God made us. He knows us through and through. And he respects us as no one else does. He knows the greatest thing he has given us is our freedom because therein lies our power to love, to be like him who is love. He respects our freedom. He will never force his way into our lives: "Behold, I stand at the door and knock. And if one opens, I will come in . . . ." We first open the door by lectio; we further open it by silent attentive presence. When the received word has informed our hearts and, through the passing experiences of fiery prayer, creates in us a desire for an abiding transformation, an abiding state of prayer in presence, we begin to want to cultivate interior quietness, silence, and space in expectant longing. The Fathers have passed down to us a method for cultivating this prayer of the heart. Centering prayer is a modern presentation of this traditional method. But any method is only dispositive. It is a concrete way of asking, of seeking. Contemplative prayer remains gift. We dispose ourselves in a stillness that expresses an intent, loving longing. And then he comes, when he wills. Much of our time may be spent in expectant, silent waiting. We may murmur again and again his name, our word of love and longing. But we can only wait till he comes and with his touch draws us forth beyond ourselves into the knowledge, the experiential knowledge, of himself, which transforms our consciousness. According as he gives, this transformed state of consciousness becomes more abiding until by his grace and mercy it quietly prevails even in the midst of our many activities. In this state of consciousness we come to see things as he sees them, value them as he values them. We seek to become full collaborators with him in bringing about by love and service the redeeming transformation of the world. I will not develop here at length the effects of this lived transformation of consciousness, but I think one can readily surmise how it will effect our relationships with others and with the rest of creation. It certainly provides the base for global community and ecological reverence.
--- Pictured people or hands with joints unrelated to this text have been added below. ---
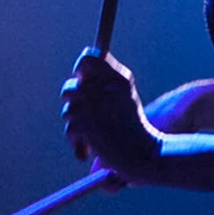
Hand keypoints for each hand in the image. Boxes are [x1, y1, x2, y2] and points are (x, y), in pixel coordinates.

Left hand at [61, 48, 162, 185]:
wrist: (145, 155)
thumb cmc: (133, 127)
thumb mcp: (125, 97)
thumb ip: (104, 81)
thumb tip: (80, 73)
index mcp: (119, 76)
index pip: (87, 59)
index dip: (81, 71)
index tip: (84, 82)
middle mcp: (107, 87)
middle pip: (69, 88)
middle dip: (75, 106)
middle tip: (90, 118)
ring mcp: (96, 106)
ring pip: (68, 111)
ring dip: (77, 126)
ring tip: (93, 136)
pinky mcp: (88, 124)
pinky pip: (70, 129)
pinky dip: (77, 142)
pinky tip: (89, 149)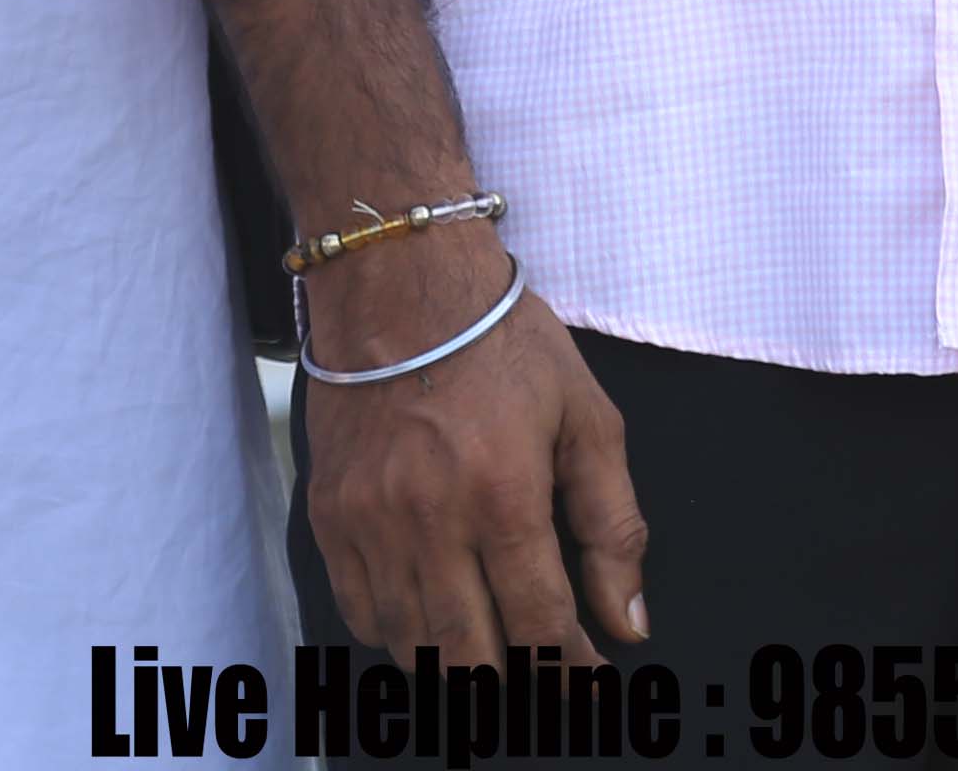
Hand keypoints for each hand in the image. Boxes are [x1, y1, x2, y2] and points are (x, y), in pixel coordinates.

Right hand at [293, 247, 645, 660]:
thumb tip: (629, 623)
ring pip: (409, 643)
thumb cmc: (499, 339)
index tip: (588, 680)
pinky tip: (427, 618)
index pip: (542, 627)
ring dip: (455, 665)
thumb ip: (613, 527)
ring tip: (489, 653)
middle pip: (470, 656)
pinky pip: (356, 608)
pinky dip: (394, 633)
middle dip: (517, 682)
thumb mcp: (587, 419)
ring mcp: (368, 518)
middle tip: (542, 672)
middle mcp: (428, 518)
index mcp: (502, 496)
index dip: (572, 672)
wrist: (395, 276)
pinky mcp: (328, 510)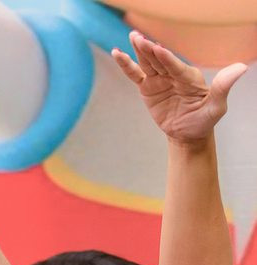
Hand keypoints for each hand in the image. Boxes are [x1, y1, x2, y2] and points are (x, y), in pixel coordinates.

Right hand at [112, 32, 245, 145]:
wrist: (188, 133)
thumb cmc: (204, 120)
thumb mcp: (216, 107)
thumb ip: (223, 87)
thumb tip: (240, 68)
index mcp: (189, 77)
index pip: (175, 66)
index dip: (166, 58)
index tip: (156, 48)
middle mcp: (173, 75)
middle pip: (159, 60)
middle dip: (149, 49)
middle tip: (138, 37)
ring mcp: (159, 80)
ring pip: (147, 63)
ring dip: (139, 51)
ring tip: (132, 37)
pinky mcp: (148, 88)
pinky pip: (135, 75)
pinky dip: (126, 65)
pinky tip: (117, 54)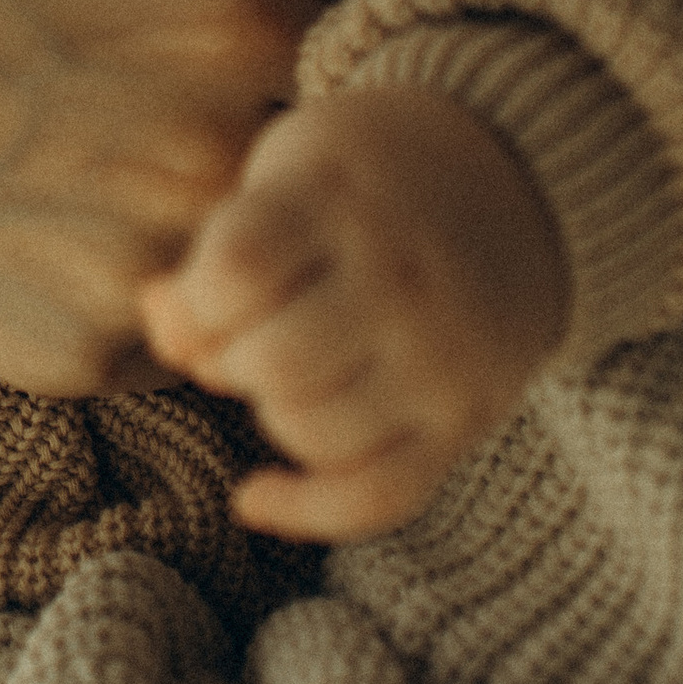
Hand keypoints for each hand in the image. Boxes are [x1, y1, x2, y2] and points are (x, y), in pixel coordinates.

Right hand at [0, 0, 324, 396]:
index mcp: (231, 15)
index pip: (371, 29)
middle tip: (147, 62)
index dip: (312, 7)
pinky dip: (114, 283)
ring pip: (242, 251)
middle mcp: (208, 159)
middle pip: (310, 150)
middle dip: (262, 114)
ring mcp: (138, 274)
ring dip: (198, 208)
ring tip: (92, 134)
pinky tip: (30, 204)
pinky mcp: (66, 353)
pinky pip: (154, 333)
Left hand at [140, 89, 570, 539]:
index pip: (236, 271)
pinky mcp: (466, 418)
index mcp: (341, 199)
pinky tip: (254, 497)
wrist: (517, 183)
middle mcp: (400, 280)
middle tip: (244, 337)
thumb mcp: (288, 172)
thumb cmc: (366, 179)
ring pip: (315, 432)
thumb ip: (220, 248)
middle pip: (272, 361)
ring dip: (272, 414)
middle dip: (230, 363)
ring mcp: (440, 356)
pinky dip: (305, 510)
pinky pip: (378, 497)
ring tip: (283, 376)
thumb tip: (165, 329)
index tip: (204, 295)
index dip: (193, 301)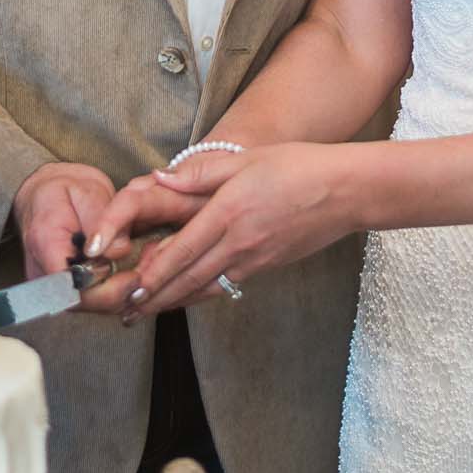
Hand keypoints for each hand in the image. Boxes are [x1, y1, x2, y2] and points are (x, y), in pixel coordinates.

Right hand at [11, 162, 134, 314]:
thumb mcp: (88, 191)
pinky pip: (85, 302)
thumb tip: (121, 249)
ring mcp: (47, 284)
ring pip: (85, 306)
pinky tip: (125, 280)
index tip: (131, 276)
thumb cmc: (65, 190)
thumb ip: (104, 219)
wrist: (44, 196)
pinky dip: (108, 296)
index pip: (69, 283)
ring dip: (114, 297)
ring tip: (137, 276)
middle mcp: (40, 270)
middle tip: (141, 278)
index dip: (103, 289)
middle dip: (115, 296)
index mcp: (44, 241)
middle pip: (79, 302)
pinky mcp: (58, 289)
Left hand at [107, 143, 356, 316]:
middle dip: (155, 298)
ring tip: (147, 312)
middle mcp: (239, 242)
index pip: (183, 250)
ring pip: (207, 287)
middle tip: (126, 313)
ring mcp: (255, 258)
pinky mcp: (267, 265)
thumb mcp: (246, 159)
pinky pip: (227, 284)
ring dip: (175, 302)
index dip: (154, 273)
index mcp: (229, 212)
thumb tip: (160, 177)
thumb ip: (201, 172)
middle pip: (189, 278)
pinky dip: (202, 293)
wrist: (346, 192)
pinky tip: (187, 297)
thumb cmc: (298, 166)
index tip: (130, 288)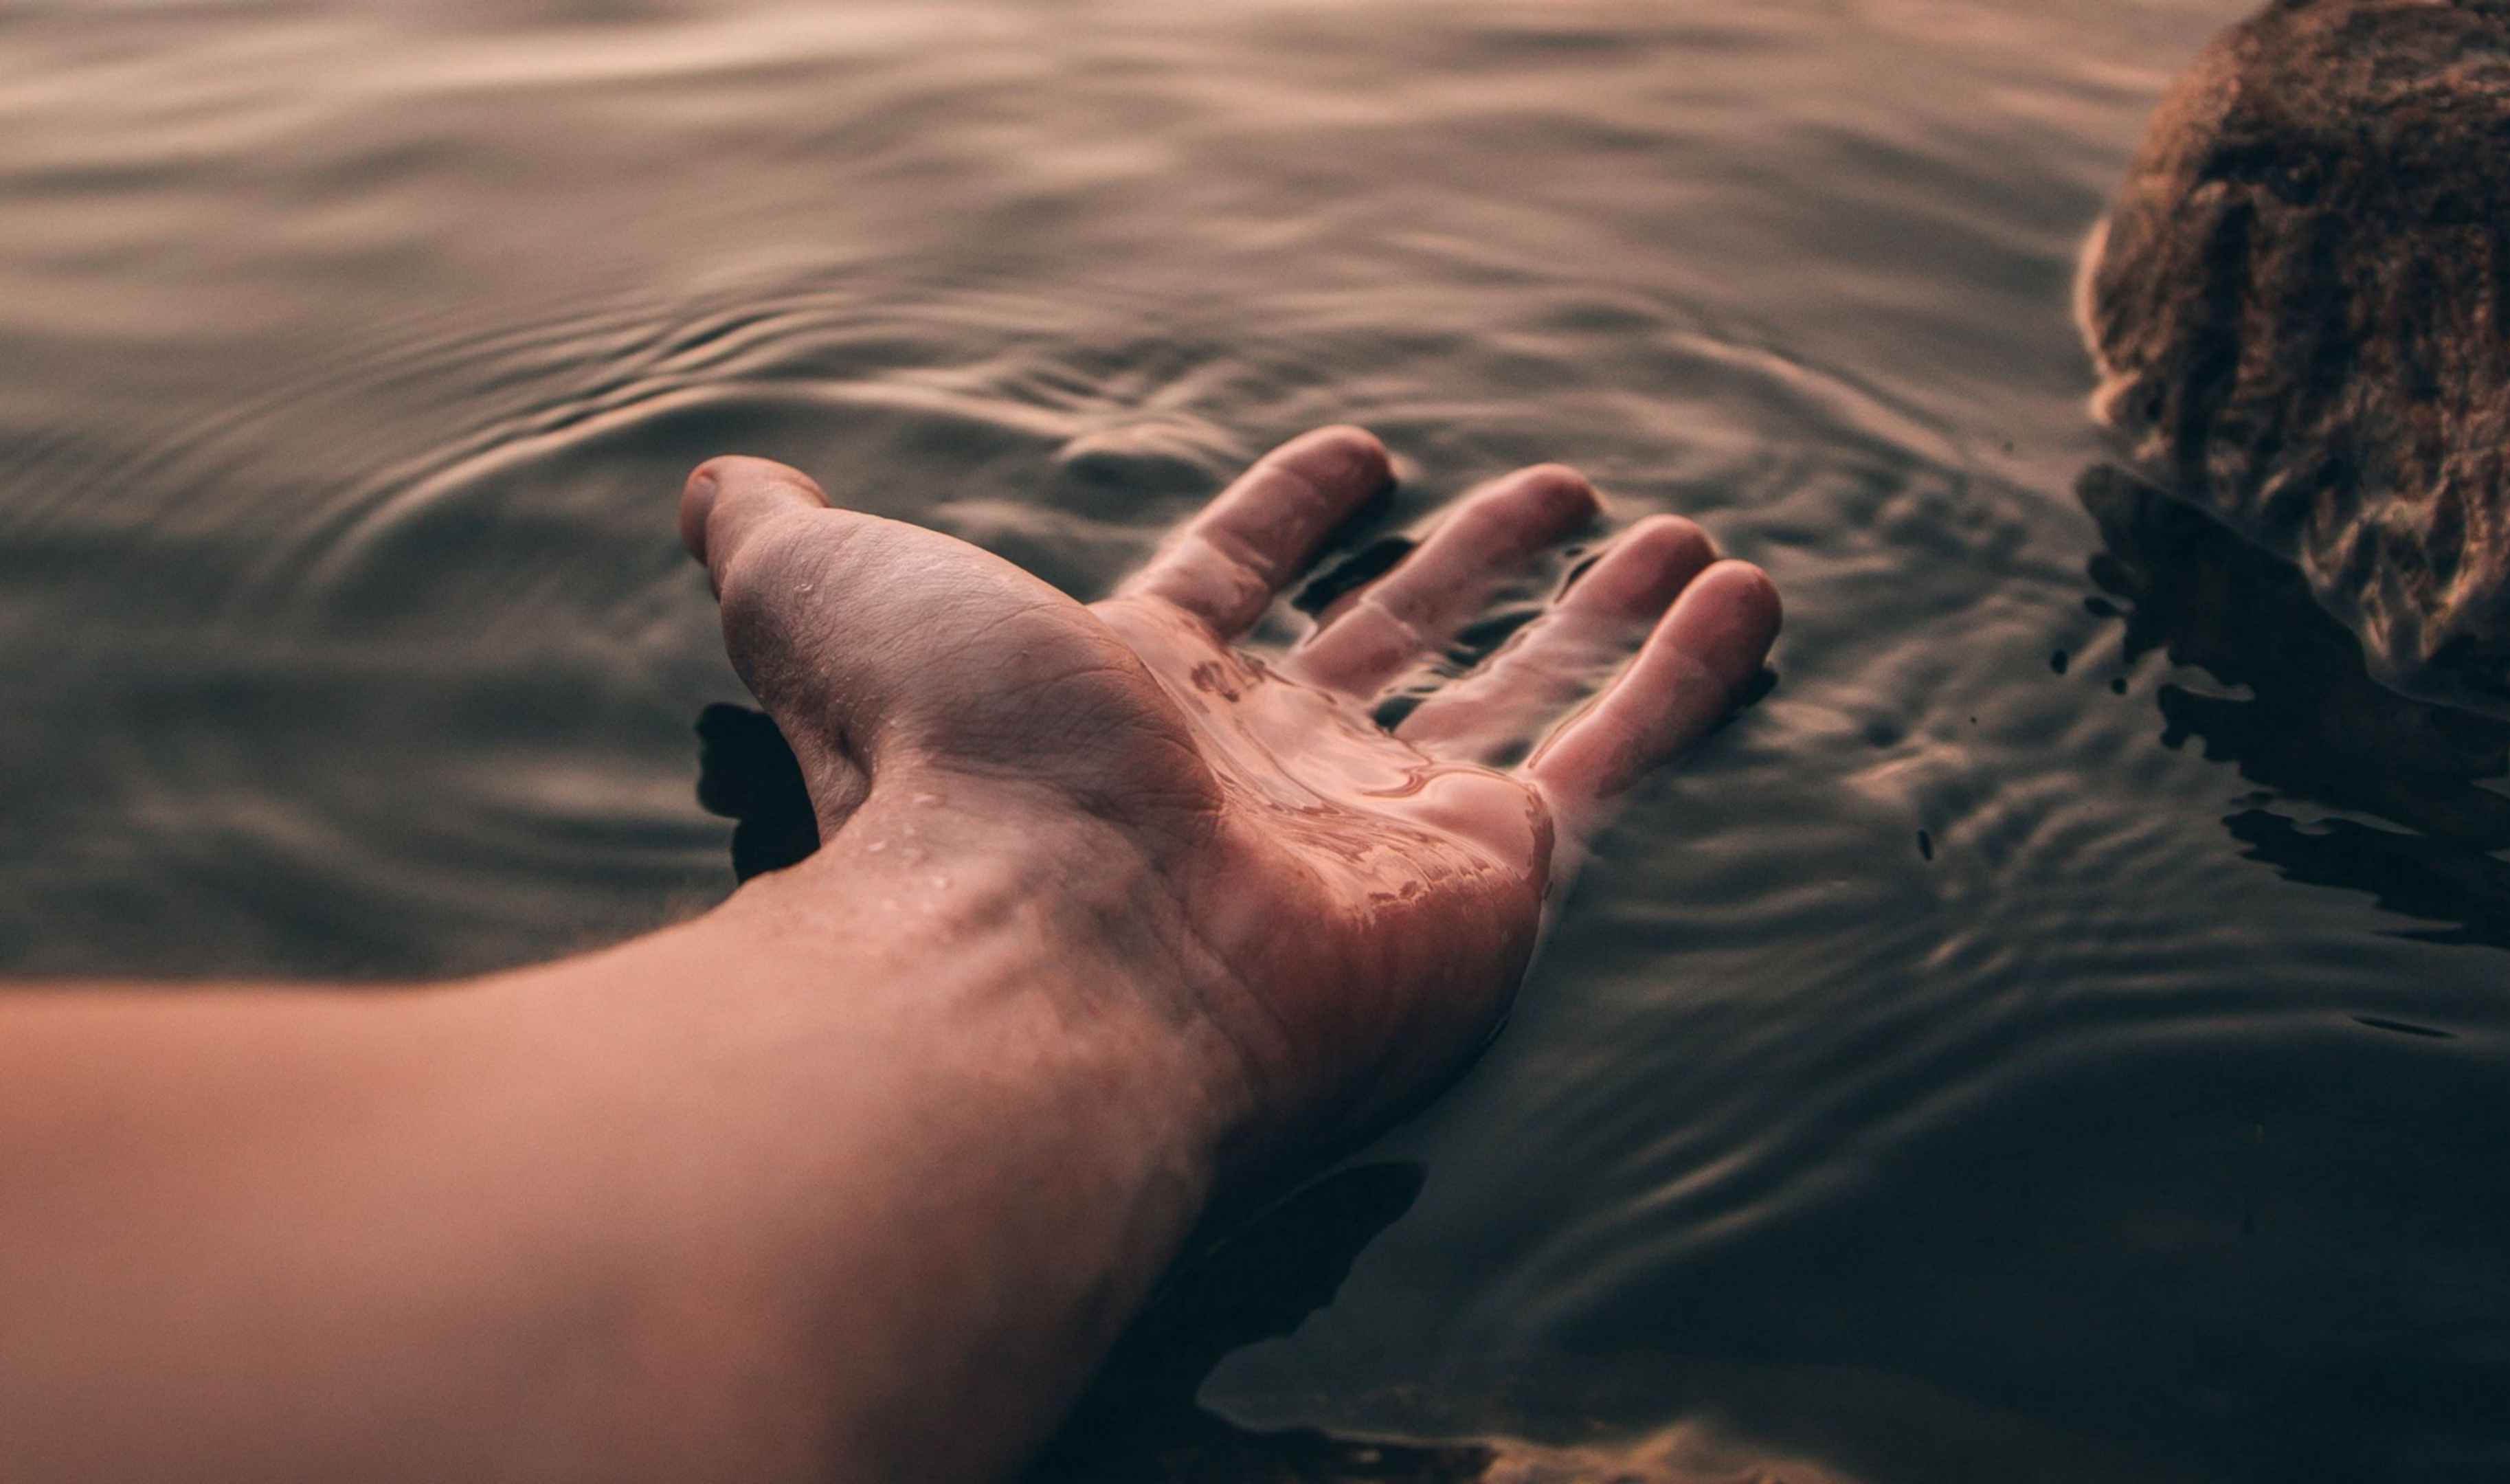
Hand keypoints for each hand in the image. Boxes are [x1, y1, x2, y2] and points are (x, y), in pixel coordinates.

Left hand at [678, 427, 1778, 1169]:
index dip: (1289, 516)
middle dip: (1475, 567)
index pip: (1233, 585)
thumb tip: (723, 487)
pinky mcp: (1490, 875)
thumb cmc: (946, 768)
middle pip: (1399, 643)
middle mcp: (1268, 770)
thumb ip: (785, 543)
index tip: (1358, 452)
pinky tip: (1745, 593)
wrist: (1049, 943)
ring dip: (1604, 614)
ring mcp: (1385, 827)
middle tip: (1551, 496)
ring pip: (1525, 694)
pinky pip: (1612, 756)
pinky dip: (1684, 675)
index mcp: (1136, 697)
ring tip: (1680, 537)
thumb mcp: (830, 596)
Most striking about this Christian way to transformation is its simplicity. We have but to open ourselves to the revealing and all-powerful Word of God and he will do the rest. It is simple, but not easy. For such openness implies making time and space to hear. Making time is difficult enough in our busy lives. Making space in our cluttered hearts is more difficult, for if each day we do take the next step in faithfulness to his revealing word, in the end we will have to give up everything. But this is only in order to have the space to find everything, with him and in him, in all its potential fullness and magnificence, no longer bound by the confines of our limitations. In this way we come to live the first great commandment to love the Lord our God with our whole mind, our whole heart, our whole soul, and our whole strength, and the second, which is like unto it, to love our neighbors and the whole creation as we love ourselves in that first great love. It is to be wholly in "The Way," identified with the Way, who is the way to the Father in the Holy Spirit of Love.